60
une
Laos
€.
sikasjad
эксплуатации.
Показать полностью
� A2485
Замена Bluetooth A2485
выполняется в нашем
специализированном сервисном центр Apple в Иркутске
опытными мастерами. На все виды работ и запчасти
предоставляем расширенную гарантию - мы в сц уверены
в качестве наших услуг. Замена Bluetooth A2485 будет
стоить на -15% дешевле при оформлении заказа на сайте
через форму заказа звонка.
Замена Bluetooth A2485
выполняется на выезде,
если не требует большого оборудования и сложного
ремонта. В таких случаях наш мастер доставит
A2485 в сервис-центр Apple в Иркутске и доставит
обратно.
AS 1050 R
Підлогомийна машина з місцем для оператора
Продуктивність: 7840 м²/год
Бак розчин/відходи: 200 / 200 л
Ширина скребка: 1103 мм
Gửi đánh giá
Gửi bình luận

========

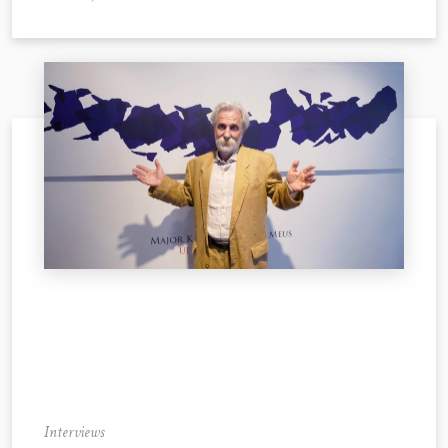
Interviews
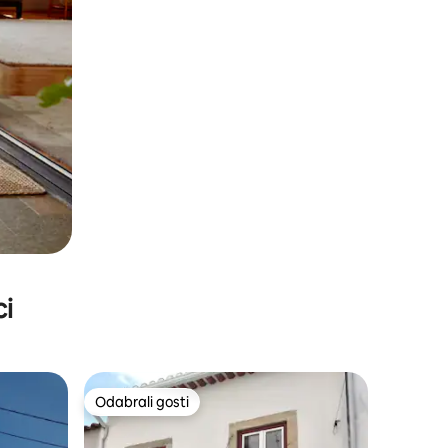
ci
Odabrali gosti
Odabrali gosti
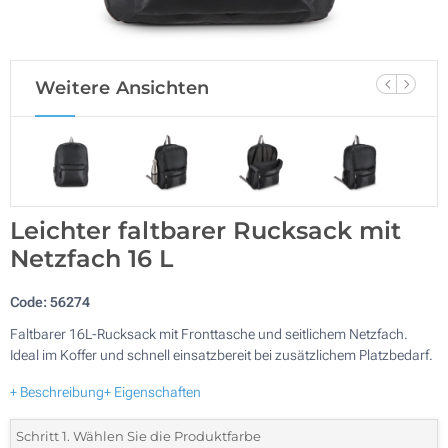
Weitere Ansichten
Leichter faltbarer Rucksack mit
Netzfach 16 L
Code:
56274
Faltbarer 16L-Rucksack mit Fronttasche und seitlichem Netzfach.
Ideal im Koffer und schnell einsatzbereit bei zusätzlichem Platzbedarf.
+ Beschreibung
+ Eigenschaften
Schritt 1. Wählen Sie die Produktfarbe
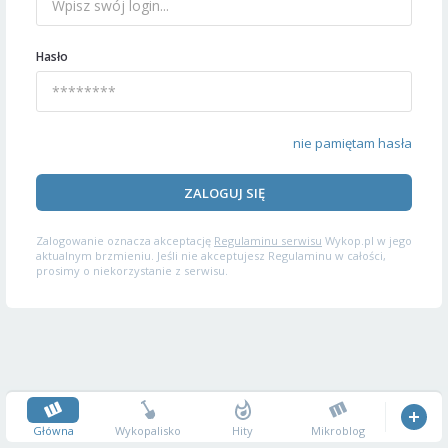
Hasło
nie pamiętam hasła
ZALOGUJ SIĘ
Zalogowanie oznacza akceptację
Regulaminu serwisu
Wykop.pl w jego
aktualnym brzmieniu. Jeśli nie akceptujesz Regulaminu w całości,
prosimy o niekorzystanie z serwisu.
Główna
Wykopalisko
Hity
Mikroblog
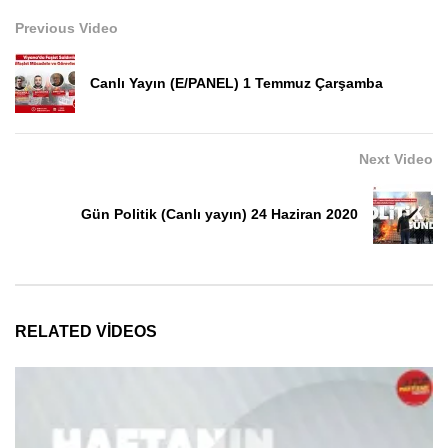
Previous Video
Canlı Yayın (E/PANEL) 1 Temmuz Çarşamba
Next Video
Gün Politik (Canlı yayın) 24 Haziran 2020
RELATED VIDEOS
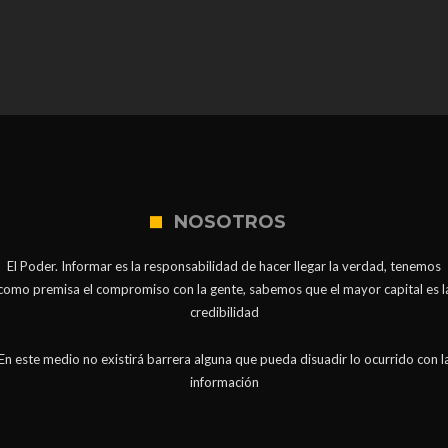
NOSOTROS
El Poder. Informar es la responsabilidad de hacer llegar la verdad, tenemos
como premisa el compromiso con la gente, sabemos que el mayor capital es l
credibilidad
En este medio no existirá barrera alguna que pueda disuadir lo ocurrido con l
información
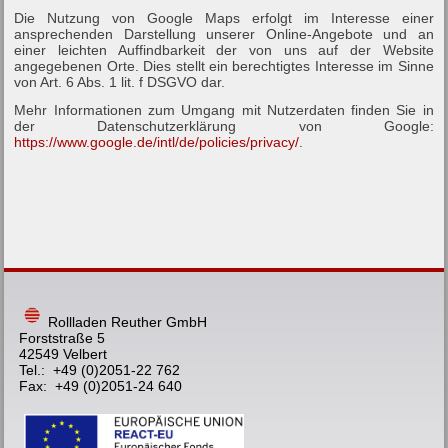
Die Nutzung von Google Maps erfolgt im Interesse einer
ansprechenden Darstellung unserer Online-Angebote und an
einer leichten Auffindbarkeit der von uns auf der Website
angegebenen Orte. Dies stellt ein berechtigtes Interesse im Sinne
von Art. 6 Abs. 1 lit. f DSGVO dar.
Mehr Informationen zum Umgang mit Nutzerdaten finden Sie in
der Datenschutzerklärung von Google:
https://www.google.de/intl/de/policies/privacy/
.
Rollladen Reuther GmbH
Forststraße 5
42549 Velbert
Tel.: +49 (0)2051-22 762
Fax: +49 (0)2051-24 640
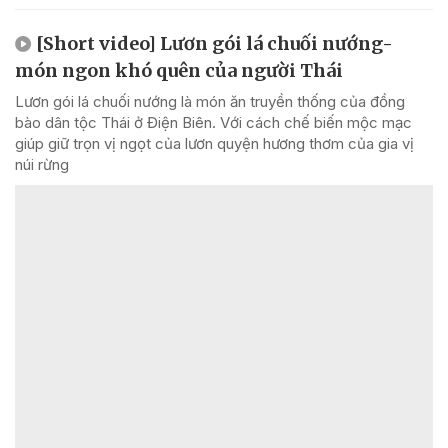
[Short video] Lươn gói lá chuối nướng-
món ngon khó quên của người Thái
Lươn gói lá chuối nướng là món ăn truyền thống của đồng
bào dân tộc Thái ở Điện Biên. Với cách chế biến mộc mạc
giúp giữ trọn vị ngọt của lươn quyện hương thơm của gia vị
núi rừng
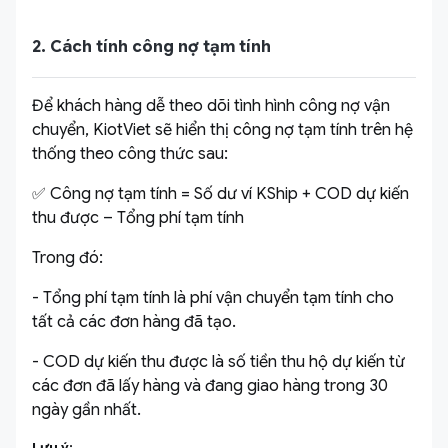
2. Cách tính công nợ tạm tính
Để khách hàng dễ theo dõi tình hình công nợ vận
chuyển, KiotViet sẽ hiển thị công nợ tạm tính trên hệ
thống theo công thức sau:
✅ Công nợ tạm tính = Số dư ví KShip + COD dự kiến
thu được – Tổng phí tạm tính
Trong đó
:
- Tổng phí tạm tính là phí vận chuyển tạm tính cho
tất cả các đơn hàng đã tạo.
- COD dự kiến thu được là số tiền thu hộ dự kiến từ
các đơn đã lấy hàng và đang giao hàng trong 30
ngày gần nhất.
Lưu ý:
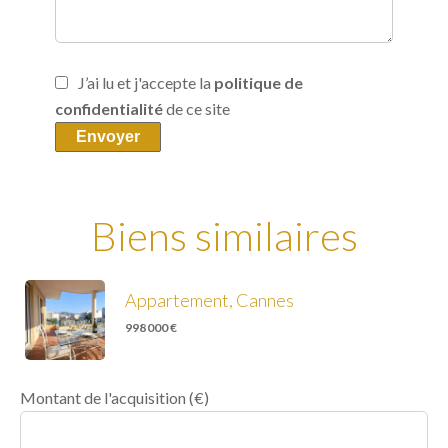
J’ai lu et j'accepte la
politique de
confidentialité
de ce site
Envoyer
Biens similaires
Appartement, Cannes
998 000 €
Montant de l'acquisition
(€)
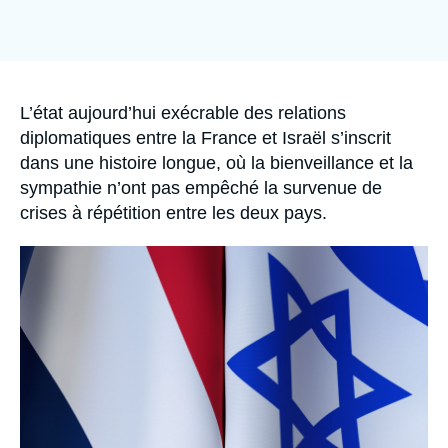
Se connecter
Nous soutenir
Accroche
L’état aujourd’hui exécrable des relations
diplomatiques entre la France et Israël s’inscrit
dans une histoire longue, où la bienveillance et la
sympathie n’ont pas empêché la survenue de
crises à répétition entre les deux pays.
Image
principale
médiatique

========

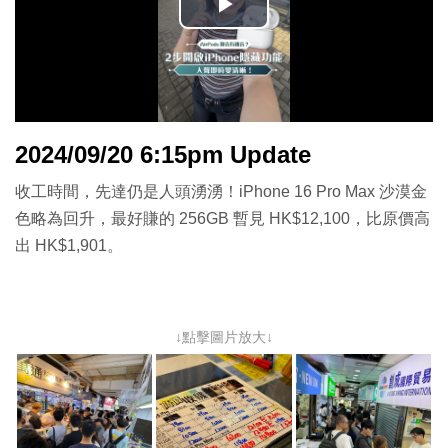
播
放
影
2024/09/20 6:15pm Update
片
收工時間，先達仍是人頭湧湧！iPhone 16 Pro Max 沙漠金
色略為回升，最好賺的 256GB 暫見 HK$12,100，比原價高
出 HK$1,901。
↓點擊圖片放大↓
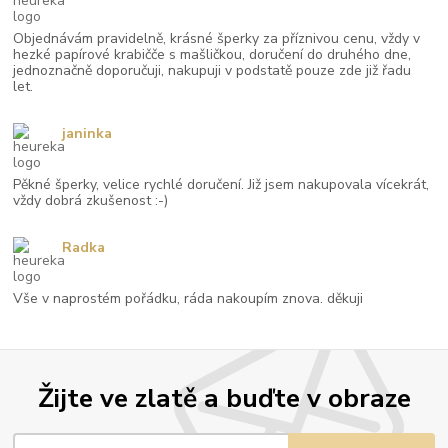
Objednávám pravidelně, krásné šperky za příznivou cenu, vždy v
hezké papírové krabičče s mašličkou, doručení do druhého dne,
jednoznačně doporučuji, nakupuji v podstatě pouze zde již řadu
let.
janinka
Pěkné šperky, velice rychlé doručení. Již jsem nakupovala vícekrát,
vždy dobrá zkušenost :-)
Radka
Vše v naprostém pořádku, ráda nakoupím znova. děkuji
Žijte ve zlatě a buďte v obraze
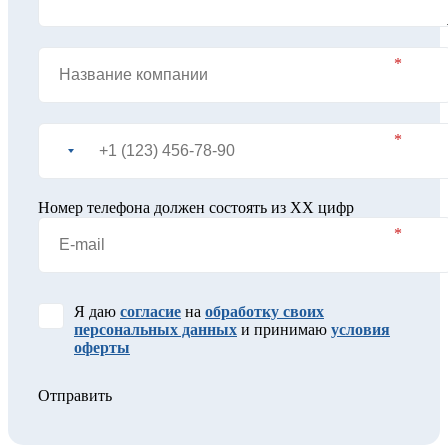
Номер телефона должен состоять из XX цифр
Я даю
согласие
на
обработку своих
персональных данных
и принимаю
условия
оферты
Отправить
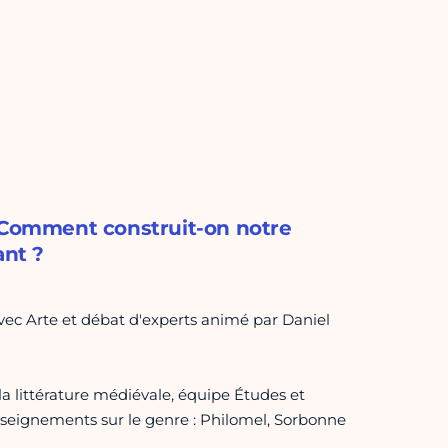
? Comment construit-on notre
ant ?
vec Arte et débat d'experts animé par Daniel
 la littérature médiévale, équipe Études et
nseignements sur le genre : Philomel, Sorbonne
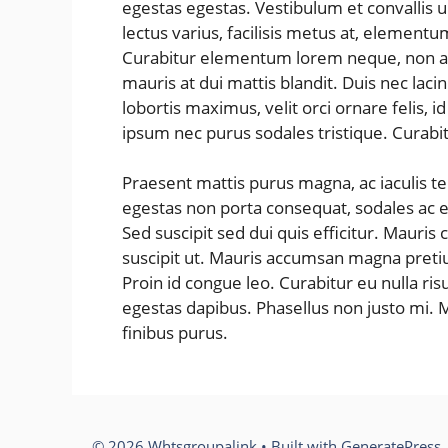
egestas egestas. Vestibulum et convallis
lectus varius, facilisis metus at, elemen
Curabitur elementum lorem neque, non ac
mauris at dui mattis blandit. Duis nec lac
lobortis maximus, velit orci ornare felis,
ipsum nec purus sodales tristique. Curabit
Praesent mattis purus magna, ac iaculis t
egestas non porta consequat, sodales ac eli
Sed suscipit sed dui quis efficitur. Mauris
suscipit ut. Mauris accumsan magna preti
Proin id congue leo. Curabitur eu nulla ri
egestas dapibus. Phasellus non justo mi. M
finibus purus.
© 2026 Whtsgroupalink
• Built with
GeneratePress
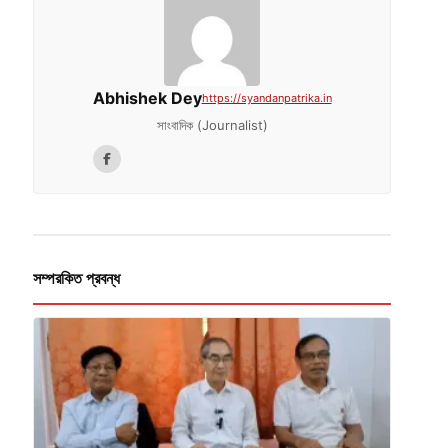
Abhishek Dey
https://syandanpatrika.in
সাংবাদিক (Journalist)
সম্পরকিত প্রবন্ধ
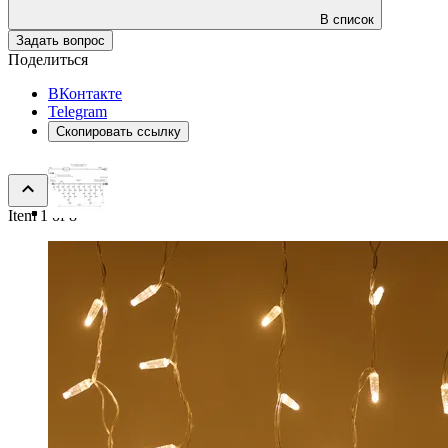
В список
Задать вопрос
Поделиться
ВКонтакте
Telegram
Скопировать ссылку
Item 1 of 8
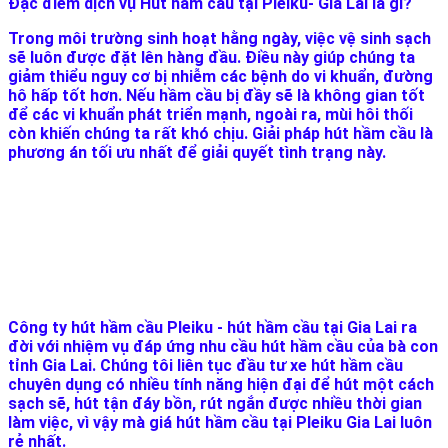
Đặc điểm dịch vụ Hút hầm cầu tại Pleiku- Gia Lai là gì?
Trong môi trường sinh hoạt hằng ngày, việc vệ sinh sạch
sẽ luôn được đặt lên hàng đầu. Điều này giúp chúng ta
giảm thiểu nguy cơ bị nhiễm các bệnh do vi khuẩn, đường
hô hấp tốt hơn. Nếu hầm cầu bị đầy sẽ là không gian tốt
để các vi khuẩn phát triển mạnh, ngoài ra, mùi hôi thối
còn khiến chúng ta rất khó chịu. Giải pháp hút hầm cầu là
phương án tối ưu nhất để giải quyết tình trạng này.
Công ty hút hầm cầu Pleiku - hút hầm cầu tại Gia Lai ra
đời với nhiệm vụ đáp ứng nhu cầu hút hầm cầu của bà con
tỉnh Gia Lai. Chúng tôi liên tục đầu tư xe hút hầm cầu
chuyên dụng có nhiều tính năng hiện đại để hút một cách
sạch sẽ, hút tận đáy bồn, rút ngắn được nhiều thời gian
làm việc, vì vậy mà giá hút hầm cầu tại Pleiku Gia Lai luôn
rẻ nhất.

========

-- REQUEST --
The answer must be every line of the records above that holds the word "Иркутске".

-- ANSWER FOR THE TASK --
специализированном сервисном центр Apple в Иркутске
A2485 в сервис-центр Apple в Иркутске и доставит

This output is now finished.